Because you need a sauce. Fish off of a baking tray or out of a frying pan is notoriously dull, nothing more than a dab of this herb or a dash of that condiment to make it palatable. Here’s where a slow cooker helps out. You can build a deep, rich sauce in the cooker, then put in the fish fillets to poach for a few minutes. Since most sauces take time to build their layers of flavor, you might as well hand the job over to the slow cooker. When you come home from work, you can slip the fish into that sauce and have dinner ready almost before you can pour the first glass of wine.
However, there are a couple of problems lurking around the corner. The availability of any one type of fish in your supermarket isn’t guaranteed. Because of production quotas, shipping traffic, and routine commodity auctions among suppliers, no one can ever be sure there will be red snapper fillets (or sole or tilapia, or what have you) lying on the ice at the fish counter on any given day.
To solve that problem, we’ve designed many of these recipes to be quite flexible. We’ve got a whole set designed to work with any number of thin fish fillets—anything from perch to flounder to rockfish. While there are subtle differences among the flavors of these fish, the various sauces we’ve created should smooth out any rough spots. And the same goes for thick fish fillets: haddock, pollock, halibut, cod, and the rest. We’ve crafted a second set of recipes to work with these. You can pick a recipe and walk into the supermarket, confident that you’ll find what you need among the many possibilities there.
About two-thirds of the way through this section of the book, we get into some recipes for specific types of fish: salmon, tuna, and swordfish most prominently, but also monkfish and black cod, available more sporadically. We felt that these fish stand apart from the watery herd: they have such a pronounced flavor and textural profile that they warrant their own creations.
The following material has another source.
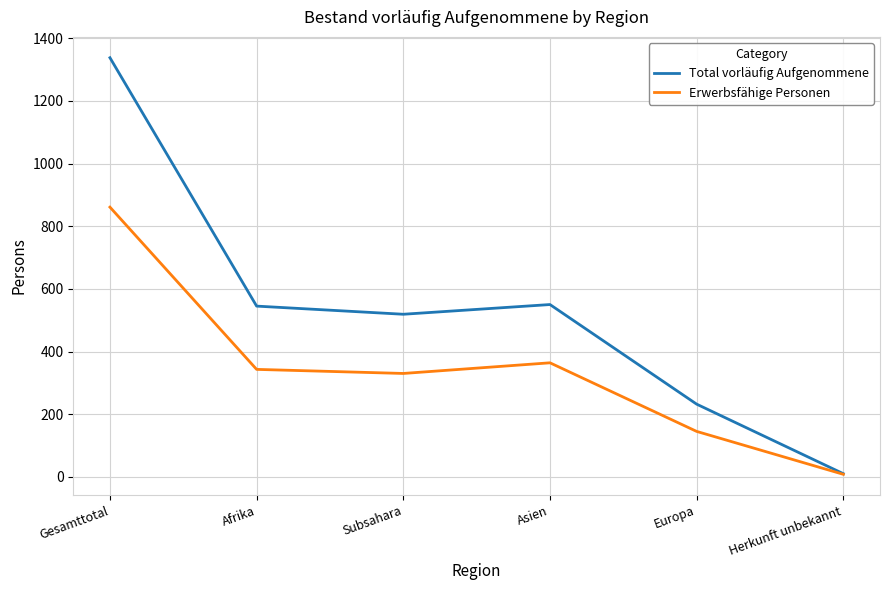

What is the average value of the Erwerbsfähige Personen series?

342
All that said, there’s one last problem—and it’s fully yours to solve when you’re standing at the fish counter. How do you select a fresh fish fillet? Here are the four clues:
•
The flesh should be firm with no desiccated bits where the meat is pulling into distinct planes or where there are withered bits at the edges.
•
There should be no milky liquid on its surface, the first sign of rot.
•
There should be no opalescent sheen, a sign that the fillet is beyond its prime.
•
Most importantly, the fillet should have no fishy odor but rather a clean, bracing smell like ocean spray on a early spring morning at high tide.
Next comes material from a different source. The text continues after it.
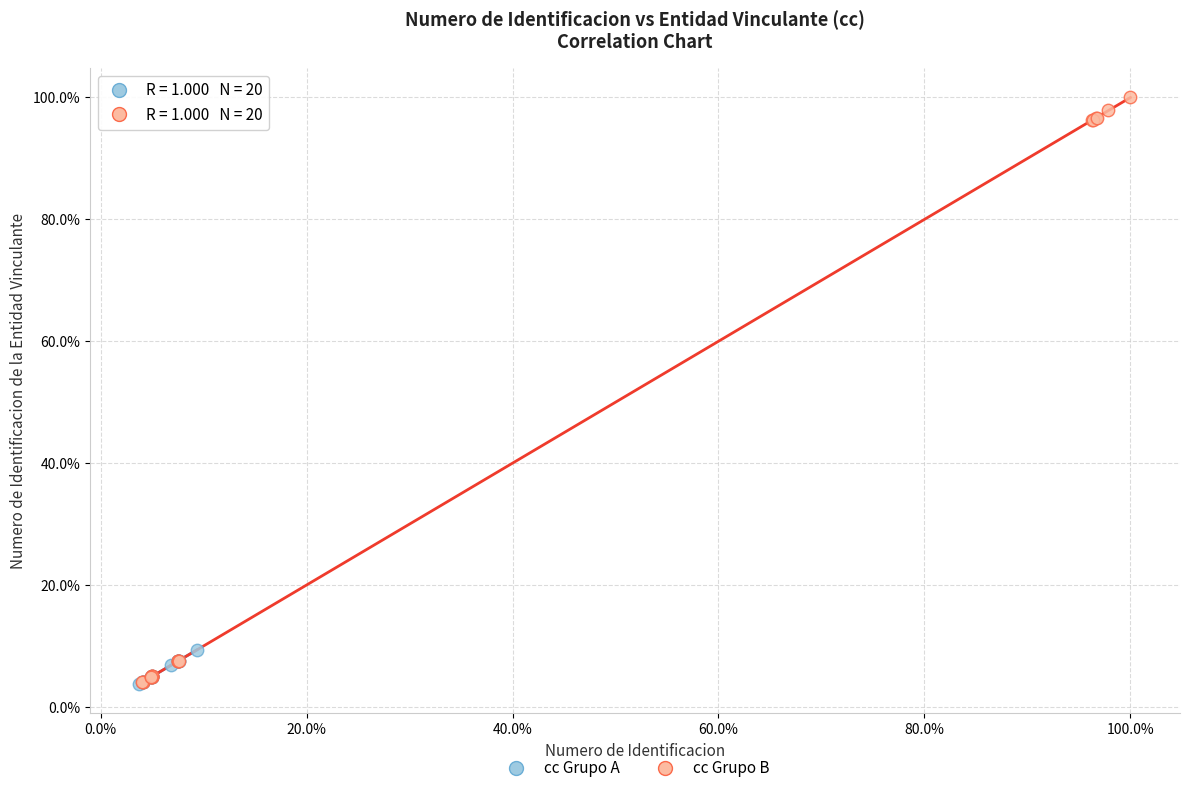

Which series reaches the maximum Y coordinate?

cc Grupo B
Armed with that knowledge, you’re now ready to step away from the country-style pork ribs or skinless chicken thighs and cook some fish in your slow cooker.
2- TO 3½-QUART
1 cup (about 1 medium) shredded zucchini, squeezed to remove moisture
¼ cup low-sodium vegetable broth
1½ tblsp minced shallot
1½ tblsp sliced pitted black olives
½ tblsp minced fresh dill fronds
½ tblsp olive oil
½ tblsp fresh lemon juice
⅛ tsp salt
⅛ tsp freshly ground black pepper
1 pound, cut into 2 or 3 pieces skinless thin white-fleshed fish fillets, fresh or frozen, thawed
4- TO 5½-QUART
2 cups (about 2 medium) shredded zucchini, squeezed to remove moisture
½ cup low-sodium vegetable broth
3 tblsp minced shallot
3 tblsp sliced pitted black olives
1 tblsp minced fresh dill fronds
1 tblsp olive oil
1 tblsp fresh lemon juice
¼ tsp salt
¼ tsp freshly ground black pepper
1¾ pounds, cut into 4 or 5 pieces skinless thin white-fleshed fish fillets, fresh or frozen, thawed
6- TO 8-QUART
3½ cups (about 2 large) shredded zucchini, squeezed to remove moisture
1 cup low-sodium vegetable broth
⅓ cup minced shallot
⅓ cup sliced pitted black olives
1½ tblsp minced fresh dill fronds
1½ tblsp olive oil
1½ tblsp fresh lemon juice
¾ tsp salt
¾ tsp freshly ground black pepper
3 pounds, cut into 7 or 8 pieces skinless thin white-fleshed fish fillets, fresh or frozen, thawed
1
Stir the zucchini, broth, shallot, olives, dill, olive oil, lemon juice, salt, and pepper in the slow cooker. Cover and cook on high for 2 hours, or until the mixture is bubbling and the vegetables have begun to get tender.